This repository is the source code of the paper Learning to Infer User Implicit Preference in Conversational Recommendation implemented via PyTorch.
More descriptions are available via the paper.
The code is partially refer to Adapting User Preference to Online Feedback in Multi-round Conversational Recommendation (FPAN).
torch==1.4.0
torch_geometric==1.4.3
tqdm
sklearn
The dataset we used is based on Yelp and LastFM which are processed in SCPR
- To train CRIF offline model:
python offline_train_rec.py
The model paramters will be saved in\recommendersystem\recmodel
- To train policy network in conversational component:
Inverse reinforcement learning (IRL) is adopted to tackle the decision-making problem. We conduct our approach to learn a reward function from human feedback and optimize it explicitly using human feedback. At the same time, we also train a policy to maximize reward given the current predicted reward function.

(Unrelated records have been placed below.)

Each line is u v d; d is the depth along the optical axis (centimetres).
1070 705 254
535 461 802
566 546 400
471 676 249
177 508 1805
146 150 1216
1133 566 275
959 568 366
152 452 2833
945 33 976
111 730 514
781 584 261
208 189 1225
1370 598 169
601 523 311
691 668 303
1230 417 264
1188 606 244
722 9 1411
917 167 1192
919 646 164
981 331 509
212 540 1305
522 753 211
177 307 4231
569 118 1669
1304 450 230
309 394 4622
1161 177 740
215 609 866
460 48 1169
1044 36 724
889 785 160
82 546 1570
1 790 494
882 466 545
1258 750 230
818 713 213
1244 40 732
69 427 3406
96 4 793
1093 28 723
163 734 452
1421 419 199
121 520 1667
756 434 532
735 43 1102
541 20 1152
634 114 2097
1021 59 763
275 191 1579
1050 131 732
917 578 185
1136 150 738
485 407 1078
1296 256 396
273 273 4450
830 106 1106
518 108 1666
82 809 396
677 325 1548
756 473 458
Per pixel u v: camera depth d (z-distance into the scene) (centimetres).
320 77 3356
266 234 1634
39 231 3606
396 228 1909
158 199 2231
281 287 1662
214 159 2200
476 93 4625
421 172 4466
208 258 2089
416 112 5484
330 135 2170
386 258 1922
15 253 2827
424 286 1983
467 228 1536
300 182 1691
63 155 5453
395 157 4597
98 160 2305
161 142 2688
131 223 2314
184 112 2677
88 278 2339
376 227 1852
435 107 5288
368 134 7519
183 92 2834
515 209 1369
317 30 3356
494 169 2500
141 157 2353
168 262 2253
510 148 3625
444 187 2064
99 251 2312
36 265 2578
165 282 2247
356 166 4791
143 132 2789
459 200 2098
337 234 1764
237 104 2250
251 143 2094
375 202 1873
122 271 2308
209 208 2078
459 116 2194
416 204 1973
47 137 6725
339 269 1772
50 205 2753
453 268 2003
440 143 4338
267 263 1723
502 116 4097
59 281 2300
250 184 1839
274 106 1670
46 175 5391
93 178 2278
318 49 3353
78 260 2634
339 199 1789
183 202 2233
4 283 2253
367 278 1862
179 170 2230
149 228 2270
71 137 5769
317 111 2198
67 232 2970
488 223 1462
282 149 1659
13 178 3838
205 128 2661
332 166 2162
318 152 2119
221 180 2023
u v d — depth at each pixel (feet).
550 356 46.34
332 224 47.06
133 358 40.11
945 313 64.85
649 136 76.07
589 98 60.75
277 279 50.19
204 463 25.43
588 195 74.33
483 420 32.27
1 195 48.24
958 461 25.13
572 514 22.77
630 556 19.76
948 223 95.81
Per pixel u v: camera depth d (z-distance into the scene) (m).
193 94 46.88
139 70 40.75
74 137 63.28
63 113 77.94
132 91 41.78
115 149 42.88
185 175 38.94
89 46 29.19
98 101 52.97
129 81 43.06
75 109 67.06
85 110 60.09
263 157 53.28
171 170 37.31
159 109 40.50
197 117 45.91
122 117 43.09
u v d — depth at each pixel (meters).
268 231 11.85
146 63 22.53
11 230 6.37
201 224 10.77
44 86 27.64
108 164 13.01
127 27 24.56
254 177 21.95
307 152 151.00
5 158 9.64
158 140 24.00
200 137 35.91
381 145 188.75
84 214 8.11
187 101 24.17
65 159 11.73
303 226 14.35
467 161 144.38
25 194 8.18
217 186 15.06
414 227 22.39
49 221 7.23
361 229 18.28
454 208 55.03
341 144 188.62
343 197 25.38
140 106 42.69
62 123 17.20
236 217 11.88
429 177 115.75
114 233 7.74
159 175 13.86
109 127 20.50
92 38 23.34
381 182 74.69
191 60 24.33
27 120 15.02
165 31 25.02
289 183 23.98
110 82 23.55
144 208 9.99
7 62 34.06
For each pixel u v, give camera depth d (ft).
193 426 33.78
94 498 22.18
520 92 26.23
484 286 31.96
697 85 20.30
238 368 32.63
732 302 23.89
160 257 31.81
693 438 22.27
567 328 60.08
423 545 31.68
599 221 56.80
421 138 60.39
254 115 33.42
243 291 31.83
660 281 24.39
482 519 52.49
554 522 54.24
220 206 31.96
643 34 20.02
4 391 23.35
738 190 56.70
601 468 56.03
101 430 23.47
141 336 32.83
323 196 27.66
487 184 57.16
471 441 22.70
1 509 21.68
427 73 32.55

python train_agent_ear.py --mode pretrain
: train policy network without pretrain model. The model parameters will be saved in\agents\agent_ear
python train_agent_ear.py --mode PG
: further train policy network with pretrain model. The model parameters will be saved in\agents\agent_ear
- To directly evaluate CRIF:
We provided the model parameters in corresponding folder.
python offline_test_rec.py
: evaluate CRIF offline modelpython test_agent_ear.py
: evaluate CRIF with user simulator